Helios | ||||
---|---|---|---|---|
Ἥλιος, Helius, Ἠέλιος | ||||
Helios | ||||
Oorsprong | Griekse mythologie | |||
Cultuscentrum | Hemel | |||
Gedaante | Titaan | |||
Associatie | Zonnegod verantwoordelijk voor de zonsopgang en -ondergang | |||
Verwantschap | ||||
Ouders | Hyperion en Theia | |||
Siblings | Selene, Eos | |||
Partner | Perseis, Clymene, Neaira | |||
Nakomelingen | Circe, Pasiphaë, Aietes, Aigle, Phaëton, Phaetusa, Lampetia | |||
Een door Schliemann opgegraven reliëf van Helios met zijn zonnewagen (Troje, 4e eeuw v.Chr.)
| ||||
|
Helios (het Griekse woord ἥλιος betekent "zon") is de zonnegod uit de Griekse mythologie, zoon van het Titanenpaar Hyperion en Theia.
Helios is de echtgenoot van Perseis met wie hij meerdere kinderen had, waaronder Circe, de heks die Odysseus probeerde te misleiden, Pasiphaë, de vrouw van Minos en tevens moeder van de Minotauros, en Aietes, de vader van Medea.
Helios is verantwoordelijk voor zonsopgang en -ondergang. Met zijn stralende zonnewagen rijdt hij door de hemel en brengt de mensen licht. 's Morgens stijgt hij in het oosten op uit de oceaan (Oceanus), de wereldzee die de aarde omspoelt. Na een tocht langs de hemel daalt hij 's avonds weer in het westen neer in de oceaan. 's Nachts vaart hij op zijn zonneboot terug van het westen naar het oosten over de oceaan. Helios wordt altijd afgebeeld in een licht gewaad met een stralenkrans om zijn hoofd. Meestal zit hij in een wagen en ment hij zijn vlammensnuivende paarden. (Hij wordt ook afgebeeld met griffioenen als trekdieren)
Helios heeft ook twee kinderen bij de oceanide Clymene, Aigle en Phaëton. Het verhaal vertelt dat de mensen niet wilden geloven dat Phaëthon een zoon van de zonnegod was. Daarom ging Phaëthon naar zijn vader. Hij vroeg hem een teken te geven zodat hij kon bewijzen dat hij de zoon was van de zonnegod. Na lang aandringen kreeg hij van Helios de toestemming om voor één dag de zonnewagen te besturen. De gevolgen waren noodlottig. Toen Phaëthon de teugels had genomen, ging alles aanvankelijk goed. Halverwege begon hij echter bang te worden: de aarde lag diep beneden hem en om hem heen verhieven zich de sterrenbeelden. Toen de Schorpioen dreigde met zijn angel, raakte Phaëthon in paniek. De wagen schoot met wilde sprongen door de lucht en slingerde heen en weer. De vurige paarden raakten de vaste sterren, later schoten ze een wolkenlaag binnen, die onmiddellijk in vlam vloog. Ook de aarde raakte in brand. Geen plek op aarde schijnt door de vlammen gespaard te zijn. Drie keer trachtte Poseidon zich uit zee te verheffen, maar werd hij door de hitte teruggedwongen. De hitte en straling drongen zelfs tot de Tartarus door, waar Hades, Charon, en alle dodenschimmen verbaasd omhoog blikten. Ten slotte maakte Zeus een einde aan de rit door Phaëthon met een van zijn bliksemstralen te doden. Machteloos heeft Helios het lot van zijn zoon moeten aanzien. Op die dag, zo vertelt men, werden de bewoners van Afrika zwart, en Libië werd door verdorring tot een woestijn herschapen.

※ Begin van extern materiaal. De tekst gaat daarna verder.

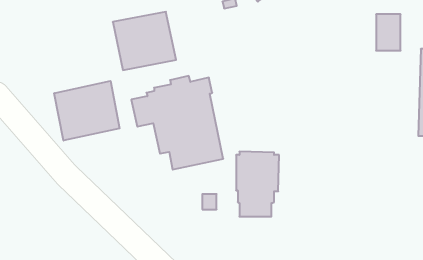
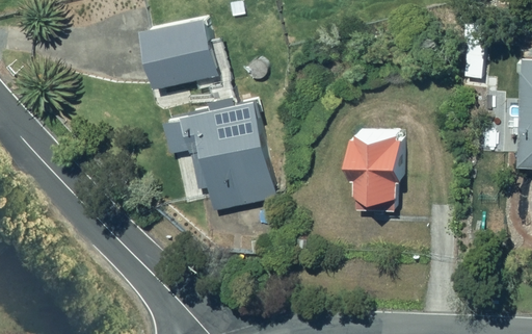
building: [54,81,120,141] -> none
building: [236,152,279,217] -> [350,135,403,215]

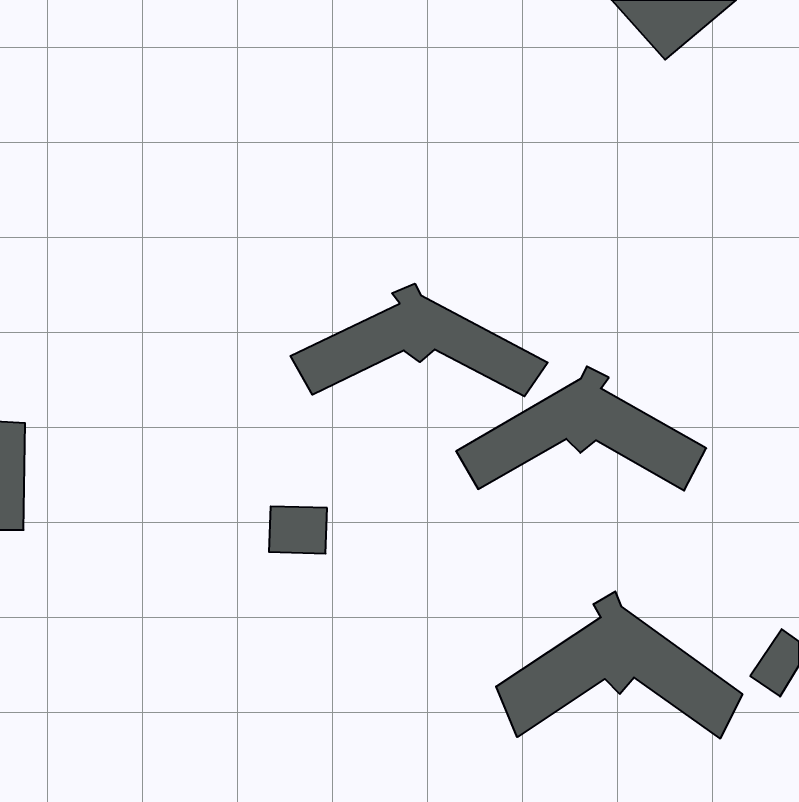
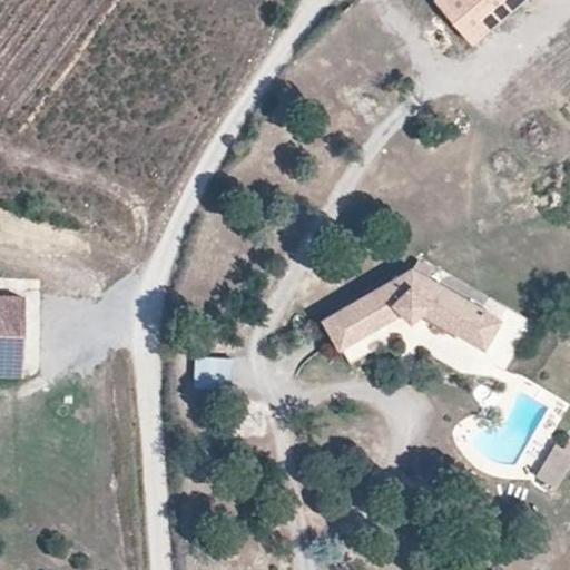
building: [290,284,548,396] -> none
building: [496,591,742,739] -> none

De twee halfzussen van Phaëthon, Phaetusa en Lampetia, die Helios bij de nimf Neaira had verwekt, waren zo bedroefd om de dood van hun halfbroer dat zij allebei in populieren werden veranderd.
Helios wordt soms vereenzelvigd met de lichtgod Apollo.
De Romeinen noemden hun zonnegod Sol.